# typical me



## bearwithfish (Sep 29, 2009)

ok so i think i figured out what has been driving me crazy with my tank.... ME i need to learn to slow down and take things a bit more one step at a time... that said i also think i have been going at this whole thing from the wrong angels .... again that said i am also a spoiled brat who has to find ways to get things right....

so i am going to basicaly start over...

from scratch


i am getting a 40 gallon tank as an upgrade to my current one and here is the out line for the new plan of attack.....

1) take all of my LR and place it in the sump 
2) turn the flow off to the main tank and let the sump cycle the water around the live rock with the skimmer
3) move my crabs into the refugium section of the sump
4) move my remaining corals to the sump or trade them in at my LFS ( not sure on this point yet)
5) drain the tank down and get up the sand 
6) mix the sand up reallllllllll good and put it in the new 40 gallon tank (with as little water as possible)
7) mix up and add ALL NEW WATER to the new tank
8) let everything settle as its a new size i may get a thinner sand bed and i think this may be a good thing in order to clean it really well (considering recent experiances) 
9) move my LR back to new DT and aqua scape 
10) move crabs and if i still have them corals to DT
11) reconnect overflow and return lines from sump
and 12 with the exception of top off and regular testing LEAVE IT ALONE!!!!!!!!

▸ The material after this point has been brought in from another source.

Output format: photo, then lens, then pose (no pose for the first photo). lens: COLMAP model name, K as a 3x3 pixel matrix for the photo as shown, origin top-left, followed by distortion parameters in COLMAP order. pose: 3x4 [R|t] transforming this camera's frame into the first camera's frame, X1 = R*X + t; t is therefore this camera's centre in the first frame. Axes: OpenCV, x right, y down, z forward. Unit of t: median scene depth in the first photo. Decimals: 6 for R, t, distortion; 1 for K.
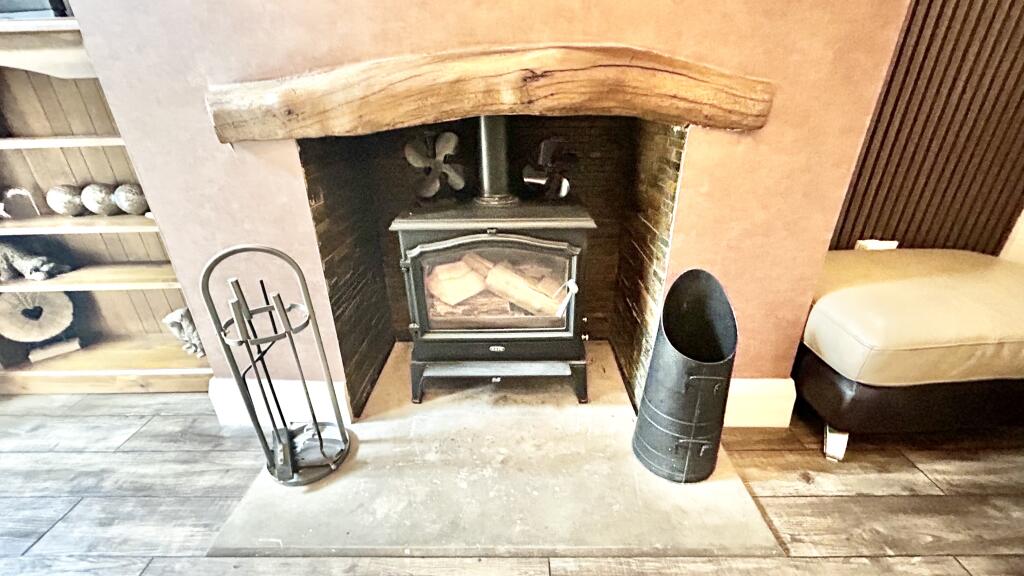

soooo thats the plan i already made the trade for the tank and as i wanted an upgrade any how this really is a good time to do it....

thoughts suggestions?


----------



## Pasfur (Mar 29, 2008)

Sounds great, but the answer to #4 should be obvious! You need to return the corals if you want to start over and do this right. Take it slow and easy. By Christmas we will be celebrating your beautiful display!!!!


----------



## bearwithfish (Sep 29, 2009)

i think you are right Pasfur... hey maybe i could trade them in for more salt or LR heck maybe even that test kit i been eyeballing LOL


----------